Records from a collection
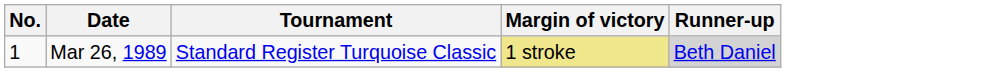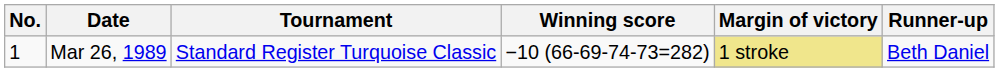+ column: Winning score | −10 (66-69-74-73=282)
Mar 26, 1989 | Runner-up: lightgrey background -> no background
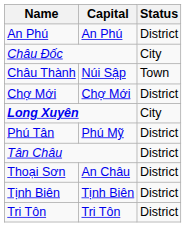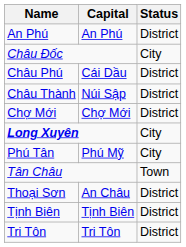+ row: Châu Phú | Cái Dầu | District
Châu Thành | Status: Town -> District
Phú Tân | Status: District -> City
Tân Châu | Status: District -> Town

INSTRUCTIONS TO FOLLOW
Rewrite the lines of the material above, substituting "Type" for every "Status" and keeping everything else the same. Omit the pictures from your answer.

RESPONSE TO THIS TASK
+ column: Winning score | −10 (66-69-74-73=282)
Mar 26, 1989 | Runner-up: lightgrey background -> no background
+ row: Châu Phú | Cái Dầu | District
Châu Thành | Type: Town -> District
Phú Tân | Type: District -> City
Tân Châu | Type: District -> Town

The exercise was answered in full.